Recap of the Business Case

We develop High Speed Embedded Vision modules for use cases in the Textile Industries. These high-speed modules are built using our proprietary Image Signal Processors (ISP) that run on Zynq platform. One of the challenges that we face is to differentiate colour and texture of objects from the background. We use deep learning for such use cases and as they are hard real time requirements, we implement them on embedded FPGA processors. In this context we continuously explore methods (like DPU and Pynq – BNN) to implement deep learning on embedded FPGA. This blog post is about our experience in implementing such applications using Pynq – BNN.

Previous Posts in the same Blog Series –
Part 1 – Why Binary Neural Networks?
Part 2 – Why PYNQ framework?

Implementing Pynq – BNN

Step 1: Training our own network

Dataset Preparation:

Depending on the requirement of the application either Monochrome or RGB dataset is prepared in the appropriate format. In our case we have prepared RGB dataset from Fabric texture samples in cifar10 format. This dataset will be used to train a convolution network.

Prepare Training Environment:

GPU is well suited for training the network.  Before starting the training, the environment preparation includes installing below libraries in conda environment of GPU –

  • Theano
  • Lasagne
  • Pylearn2
  • Pillow

Training:

In general, monochrome datasets are trained using LFC network and RGB datasets are trained using CNV network. The Pynq project (Jupyter notebook) provides scripts that need to be customized as per the dataset and the network being trained.

In our case we trained the CNV network and the output of the training was a npz file that will have the weights and the parameters to find thresholds.

We trained the cnvW2A2 version of the network and below are the training results –

Step 2: Binarize the network

In this process, the .npz format is converted to Binary weight. In order to load them into the Pynq-BNN overlay, the real floating point values of weight file are converted into binary values and packed into .bin files.

Currently LFC network supports 1-bit weights and 1 or 2 bit activations while CNV network supports 1 or 2 bit weights and 1 or 2 bit activations. The floating point weights and batch normalization parameters are binarized using the scripts provided in the Pynq – BNN project.

Things to remember:

  • If some changes have been made to the memory device controller, the hardware overlay has to be rebuilt.
  • Before executing the hardware generation flow the h file generated during the weight generation process has to be moved to the appropriate hw folder.

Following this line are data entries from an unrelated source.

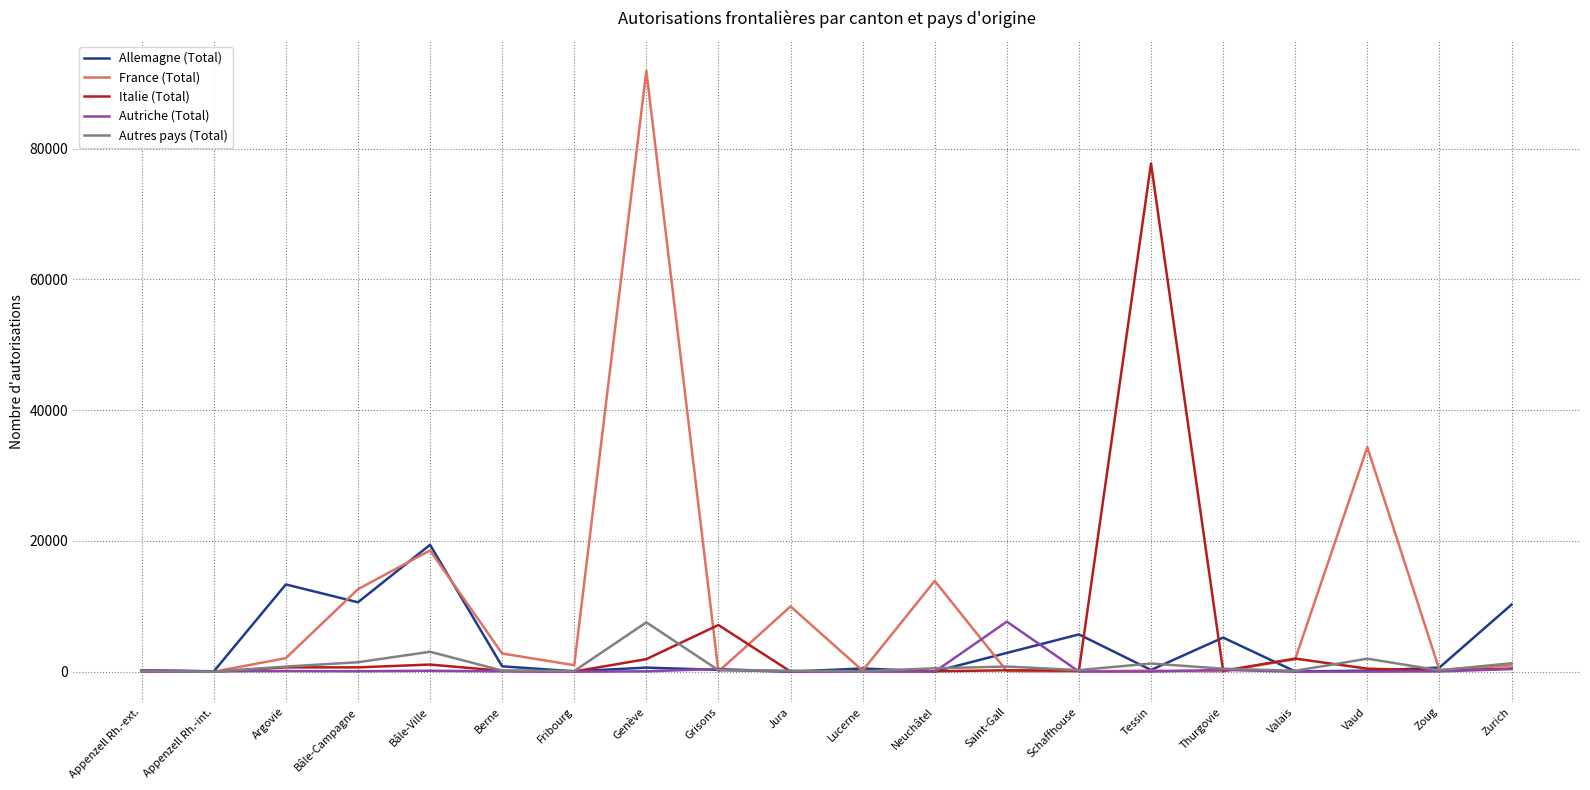

Which series changed the most between Berne and Schaffhouse?

Allemagne (Total)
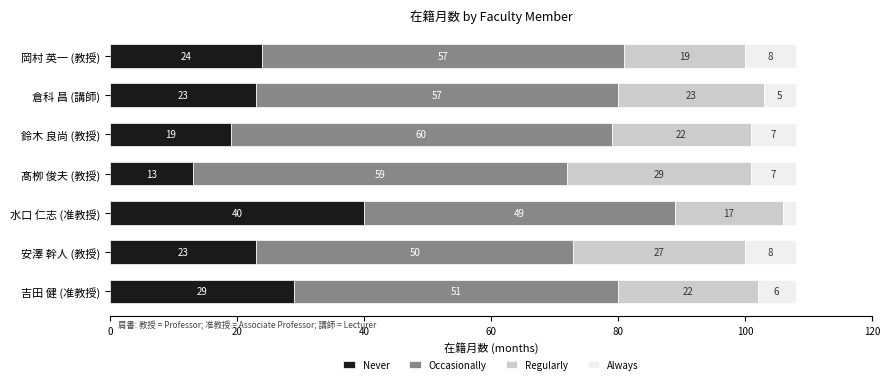

Which category has the highest value in the Never series?

水口 仁志 (准教授)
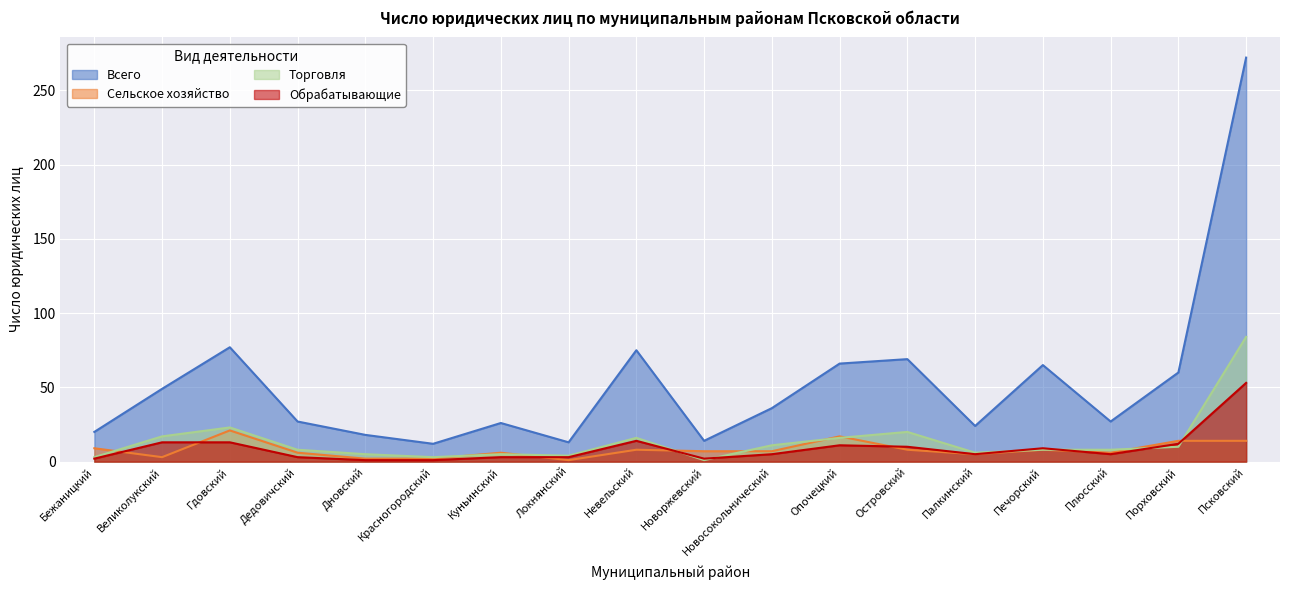

How many times do Обрабатывающие and Торговля cross each other?

6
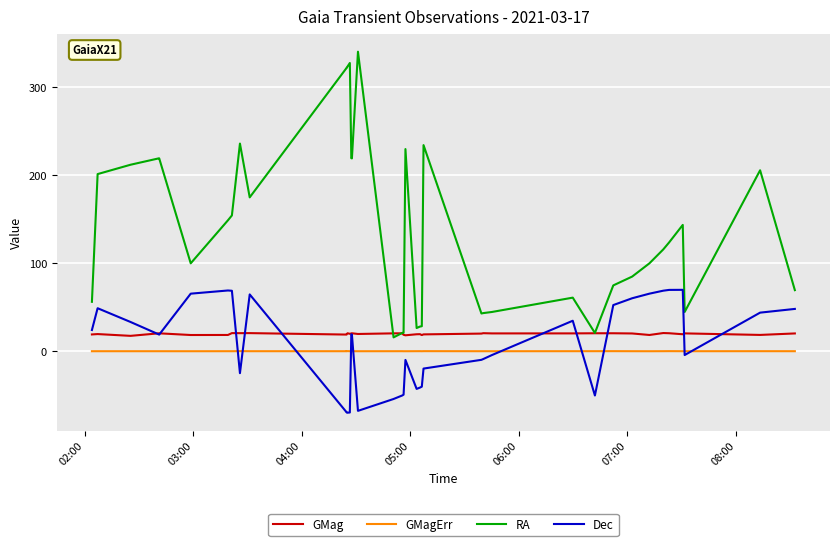

How many lines are shown in the chart?

4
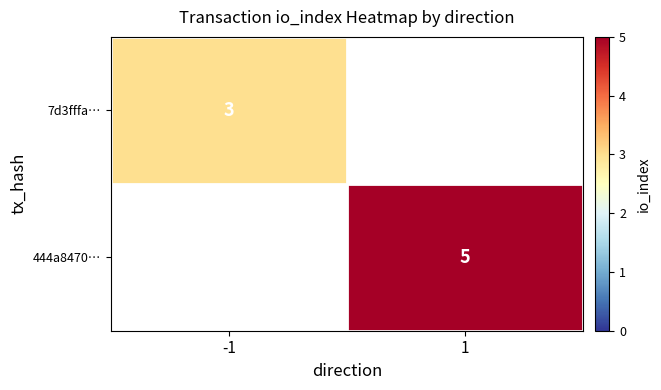

The 444a8470… series shows 2.0 at 1. True or false?

False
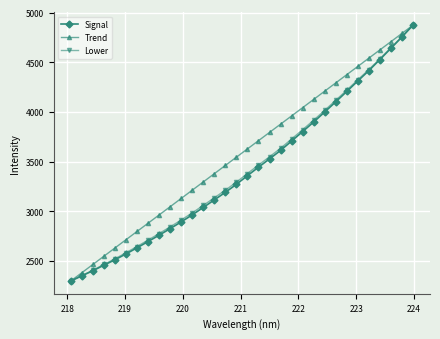

How many data points does each series have?

32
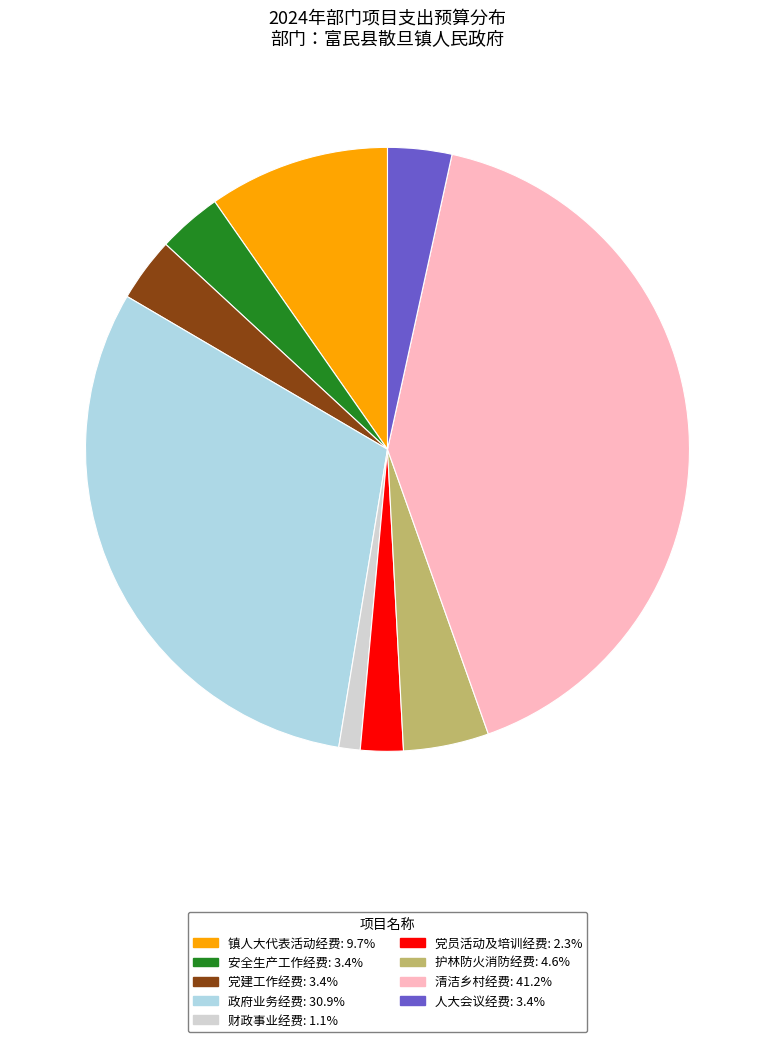

Combined, do 党建工作经费 and 人大会议经费 account for over 50%?

No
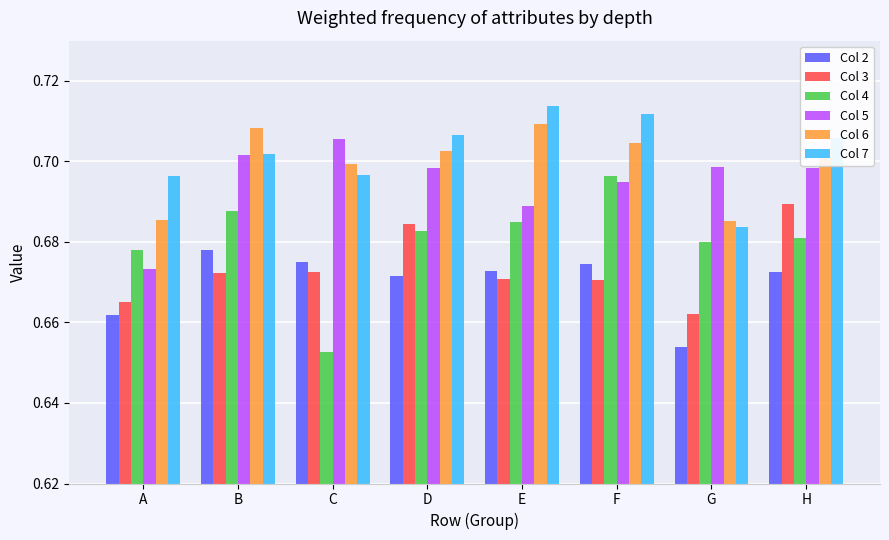

Which category has the lowest value in the Col 4 series?

C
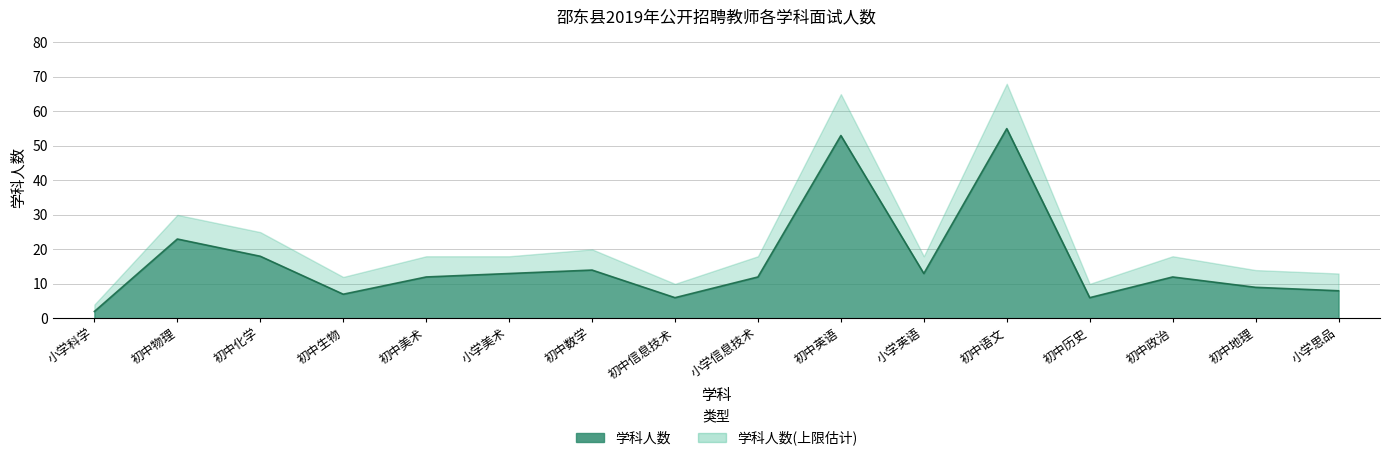

What is the label of the 11th point from the right?

小学美术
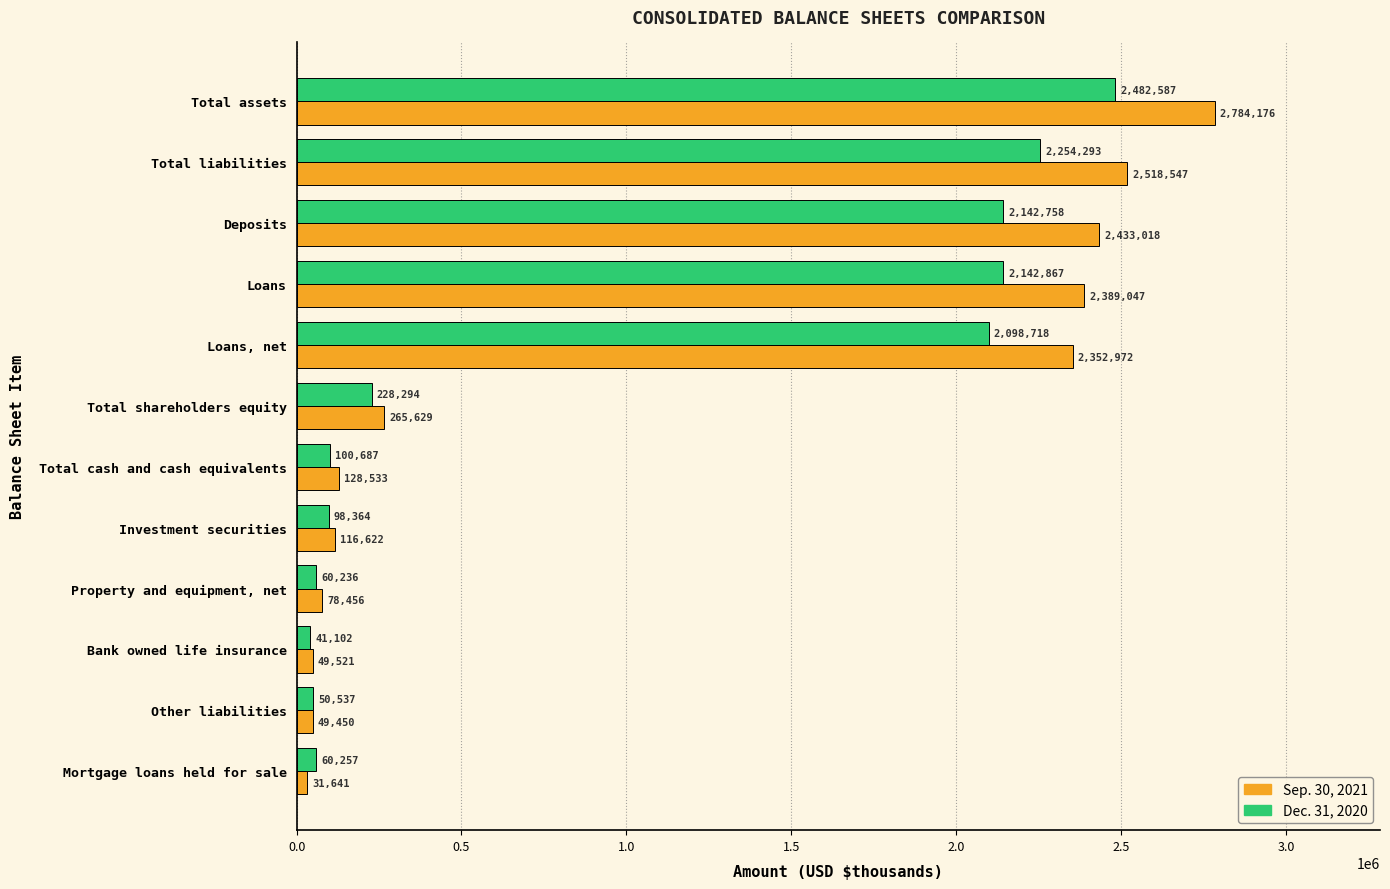

Between Mortgage loans held for sale and Loans, which series saw the biggest shift?

Sep. 30, 2021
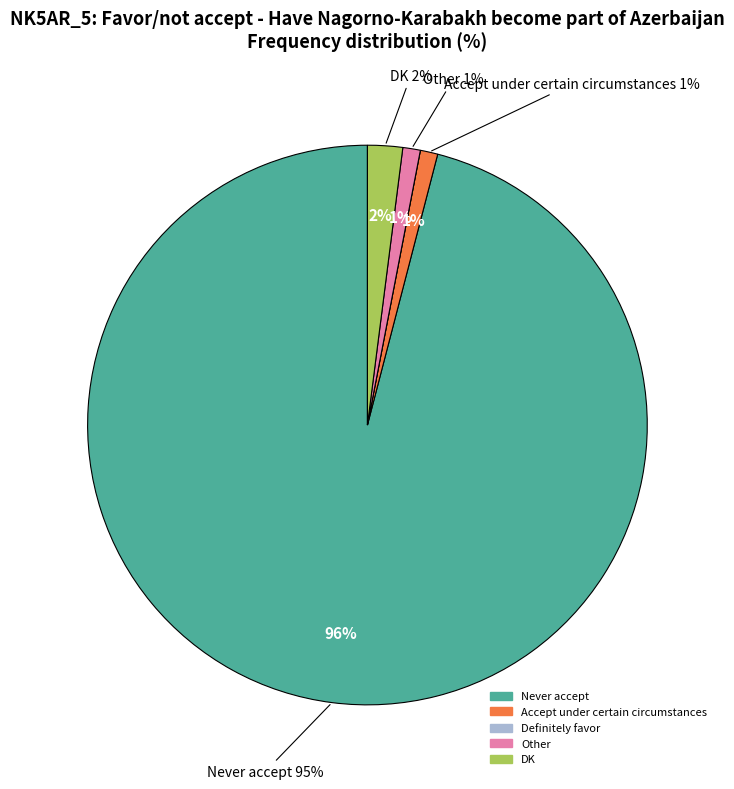

Which slice is the smallest?

Definitely favor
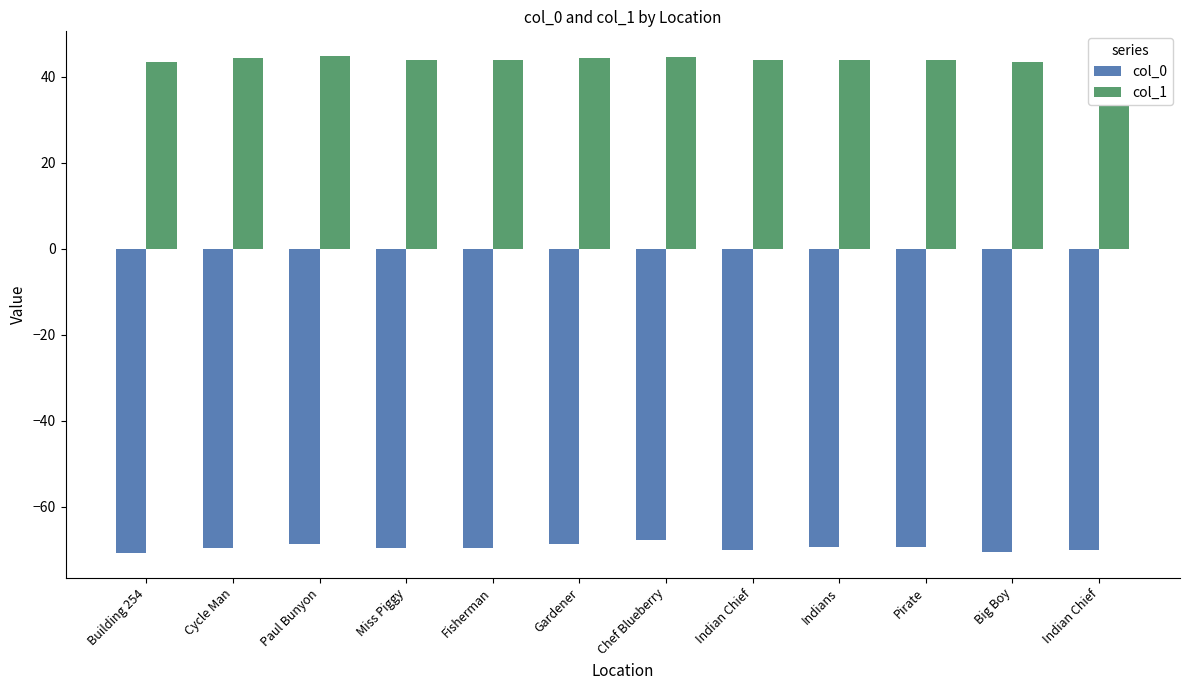

What is the difference between the highest and lowest values at Miss Piggy?

113.5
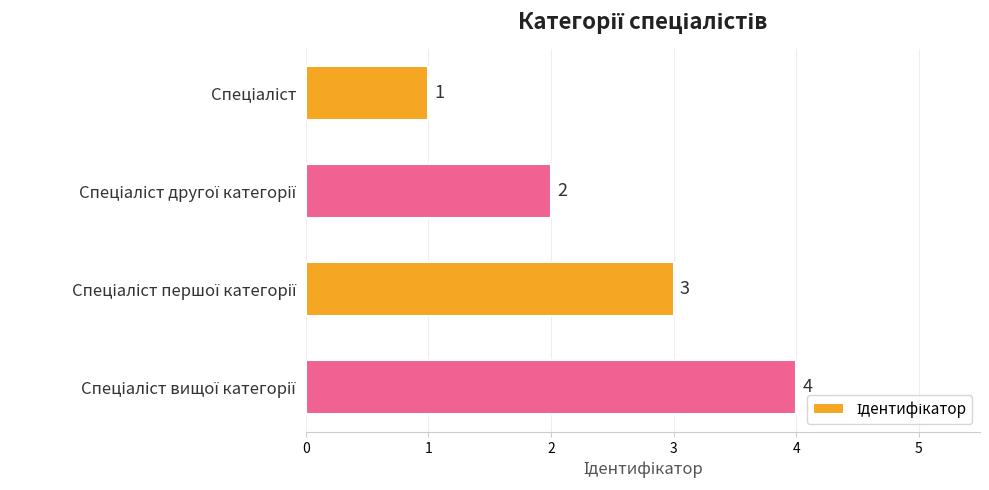

What is the sum of all values?

10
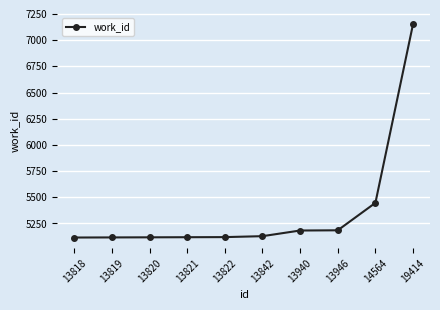

Does the chart have visible grid lines?

Yes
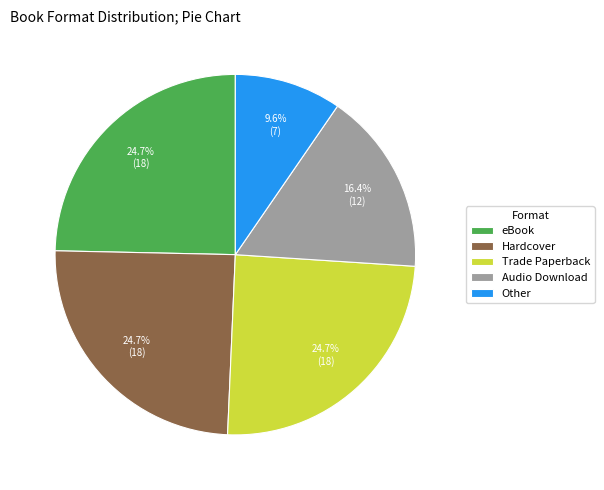

What is the smallest slice in the pie chart?

Other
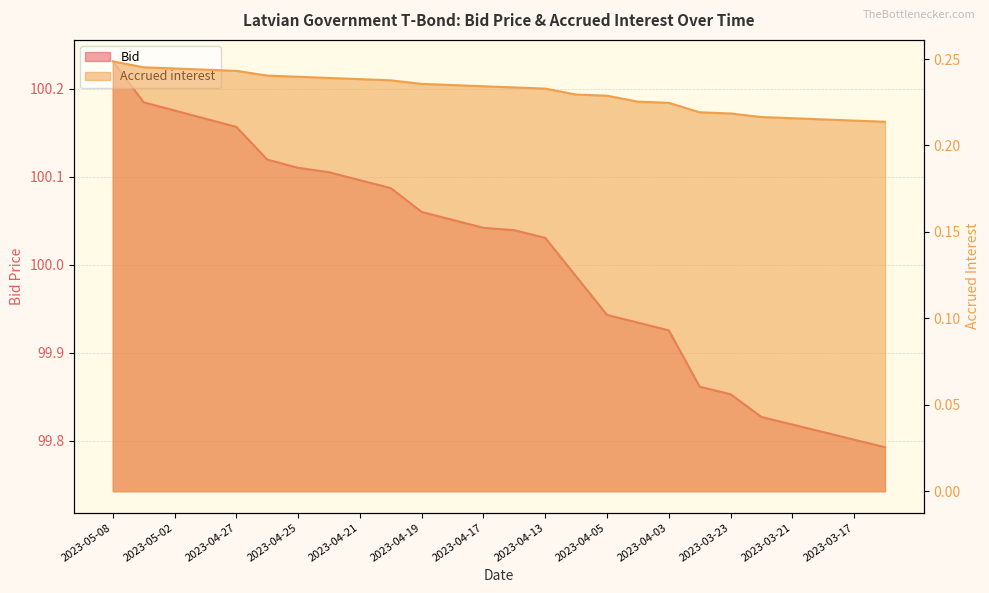

What is the average value of the Bid series?

100.0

The above binarized parameters can also be verified using csim feature in Vivado HLS tool.

Step 3: Hardware / Software Synthesis

The Pynq project can be used to generate bitstream and tcl files from the binary weights file. Some of the options available for different networks, hardware platforms and synthesis mode –

  • Network can be ‘cnvW1A1’, ‘cnvW1A2’, ‘cnvW2A2’ or ‘lfcW1A1’, ‘lfcW1A2’;
  • Platform can be ‘pynqZ1-Z2’ or ‘ultra96’;
  • Mode can be ‘h’ to launch Vivado HLS synthesis, ‘b’ to launch the Vivado project (needs HLS synthesis results) or ‘a’ to launch both.

In our project the network design was synthesized for implementation via Vivado Design Studio and the utilization estimation are as follows –

Step 4: Inference Validation

Based on the hardware platform on which the design has to be implemented the relevant libraries have to be installed and the bitstream and tcl files need to be installed.

The Python notebook can be used to instantiate a classifier

(Eg.: bnn.CnvClassifier(bnn.NETWORK_CNVW1A1,’cifar10′,bnn.RUNTIME_HW) that can be used for classifying test images that is used for validation.

In our case the design was validated on an Arty Z7 board for over 1000 images with an error rate < 10%.

Conclusion

Pynq – BNN is an effective method to implement EDGE AI use cases on Embedded FPGA processors. Since it is implemented using Pynq it makes it easy for software developers with limited knowledge of FPGA to take advantage of the acceleration advantages on the EDGE.